Stored dataset items:
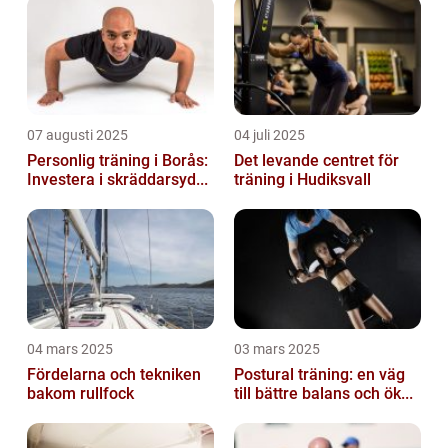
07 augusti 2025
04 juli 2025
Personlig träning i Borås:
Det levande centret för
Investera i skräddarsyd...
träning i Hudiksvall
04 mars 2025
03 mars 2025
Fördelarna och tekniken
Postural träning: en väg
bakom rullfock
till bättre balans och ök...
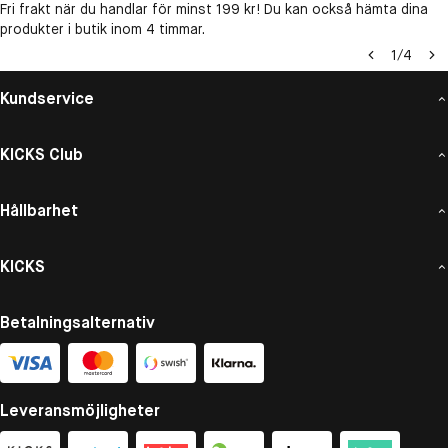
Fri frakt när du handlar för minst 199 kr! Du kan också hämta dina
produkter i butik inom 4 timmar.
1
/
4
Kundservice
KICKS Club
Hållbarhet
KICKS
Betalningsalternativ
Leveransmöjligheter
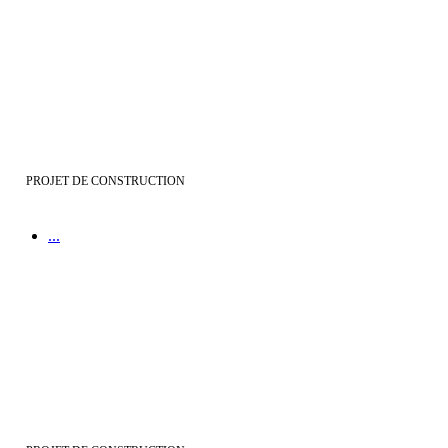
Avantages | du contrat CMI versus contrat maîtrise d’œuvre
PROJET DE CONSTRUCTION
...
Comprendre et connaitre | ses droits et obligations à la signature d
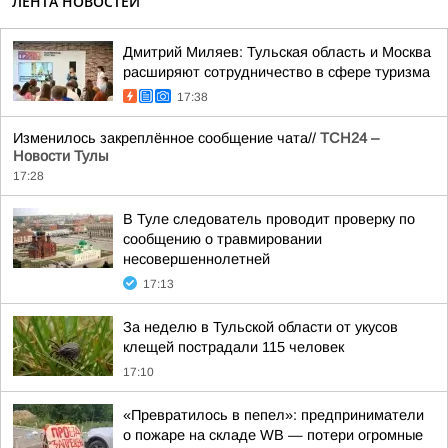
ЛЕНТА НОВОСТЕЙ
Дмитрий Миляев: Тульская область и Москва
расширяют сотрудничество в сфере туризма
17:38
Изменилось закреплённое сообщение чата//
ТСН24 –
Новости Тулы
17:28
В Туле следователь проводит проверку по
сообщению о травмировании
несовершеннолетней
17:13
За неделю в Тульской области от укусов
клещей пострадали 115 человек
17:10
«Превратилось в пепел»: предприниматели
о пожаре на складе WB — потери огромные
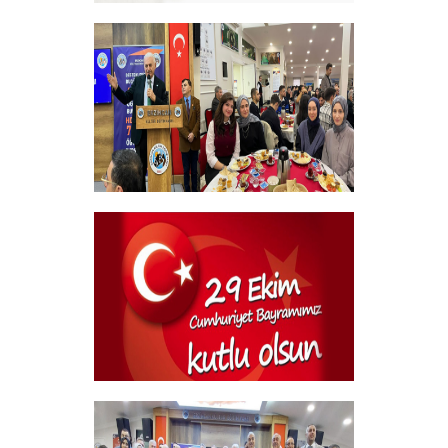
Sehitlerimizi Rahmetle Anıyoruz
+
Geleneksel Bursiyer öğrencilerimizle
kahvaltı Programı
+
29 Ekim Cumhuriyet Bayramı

## ACTIVITY
Output the records above character for character, but leave each image out.

## ANSWER BELOW
07 augusti 2025
04 juli 2025
Personlig träning i Borås:
Det levande centret för
Investera i skräddarsyd...
träning i Hudiksvall
04 mars 2025
03 mars 2025
Fördelarna och tekniken
Postural träning: en väg
bakom rullfock
till bättre balans och ök...
Fri frakt när du handlar för minst 199 kr! Du kan också hämta dina
produkter i butik inom 4 timmar.
1
/
4
Kundservice
KICKS Club
Hållbarhet
KICKS
Betalningsalternativ
Leveransmöjligheter
Avantages | du contrat CMI versus contrat maîtrise d’œuvre
PROJET DE CONSTRUCTION
...
Comprendre et connaitre | ses droits et obligations à la signature d
ЛЕНТА НОВОСТЕЙ
Дмитрий Миляев: Тульская область и Москва
расширяют сотрудничество в сфере туризма
17:38
Изменилось закреплённое сообщение чата//
ТСН24 –
Новости Тулы
17:28
В Туле следователь проводит проверку по
сообщению о травмировании
несовершеннолетней
17:13
За неделю в Тульской области от укусов
клещей пострадали 115 человек
17:10
«Превратилось в пепел»: предприниматели
о пожаре на складе WB — потери огромные
Sehitlerimizi Rahmetle Anıyoruz
+
Geleneksel Bursiyer öğrencilerimizle
kahvaltı Programı
+
29 Ekim Cumhuriyet Bayramı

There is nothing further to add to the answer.